| Version 2 (modified by , 18 years ago) ( diff ) |
|---|
Quattor Workshop - CNAF - 17-18/3/08
TracNav
Site Reports
CERN - V. Lefebure
Several Quattor instances :
- Main instance : 7600 profiles with 1700 not Quattor managed (for inventory only), in 140 clusters
- 2 instances for Linux controls
- Desktops : currently using only a small subset of NCM components to configure side-wide defaults
- Special requirement on components : touch only the part they manage, don't remove comments
- Rely on lcm rather than ncm-ncd to allow users to select component to run
PAN : still using v6 because of a performance issue with duplicate() function. Fixed proposed for v8, CERN may skip v7.
Namespaces : used mainly for staging purposes (/prod, /test...)
- Just started to use namespace to organize templates
CDB : currently on a 4-core machine
- 33 minutes for 7600 profiles
- Memory issue : compile by batch of 100 profiles
- May be related to the big RPM repository
- More and more CDB users : issues with ACL management and performances
- Compilation serialization leads to long apparent commit time : thinking about allowing some sessions if no interferences between them.
SPMA and SWrep
- Plan to cleanup RPM repository to improve compilation memory requirement
CDB2SQL and Oracle
- CDB2SQL being rewritten : plan for 3x speed improvement
- CCM v2 deployed : SSL based
Quattor development activities focused on maintenance of CERN templates, in particular namespace migration.
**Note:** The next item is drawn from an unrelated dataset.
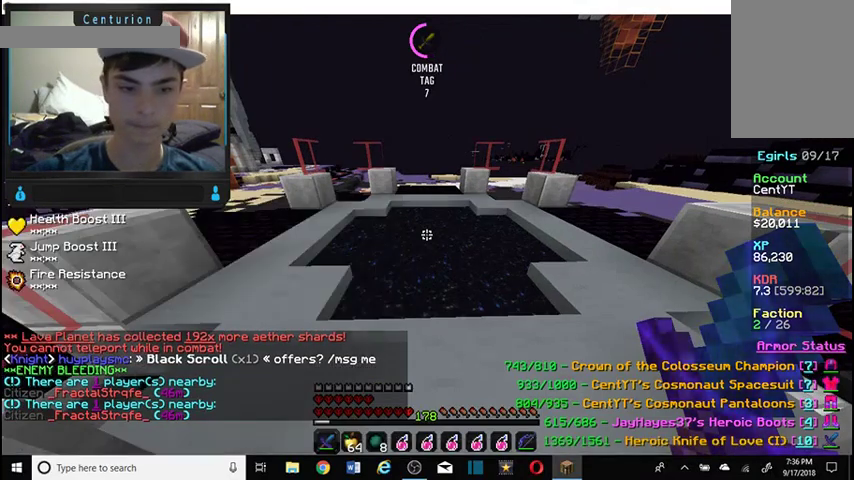
{"keys": ["w"], "mouse": [], "events": [[467, "w", "down"]]}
Xen-based virtualization use increasing but needs a more flexible template structure.
Trying to define a profile template structure everyboday will use with aim to separate OS configuration, VO configuration...
Other needs and issues :
- SMS needs to access CDB ACLs
- Update in progress to Quattor 1.3 templates : performance issue with push and npush, 2 CERN specific properties in structure_interface
- Reviewing how to better handle non Quattor managed objects : remove requirements for not used information
- Plan to use a specific profile_base for these systems
- Migration of service data historically in CDB to SDB (Service Database)
LAL - M. Jouvin
http://indico.cern.ch/materialDisplay.py?contribId=2&sessionId=0&materialId=slides&confId=28976
NIKHEF - R. Starink
Sites:
- NIKHEF-ELPROD : ~150 hosts
- Will increase to 300 in April
- Testbed : ~15 nodes
Install with Quattor for all grid machines
- CentOS 3, 4, 5
Grid MW deployment with ncm-yaim
- Lack of time to loak at/swith to QWG : open to benefit from & contribute to communicty effort
- Interest from another site : occasion to look at it
Straightforward implementation of Xen guests using S. Childs's work.
Monitoring : Nagios + Ganglia
- Ganglia presents per-node or summary view of successful/failed execution of ncm-ncd
- Nagios : alarms in case of non-zero exist (using NPRE)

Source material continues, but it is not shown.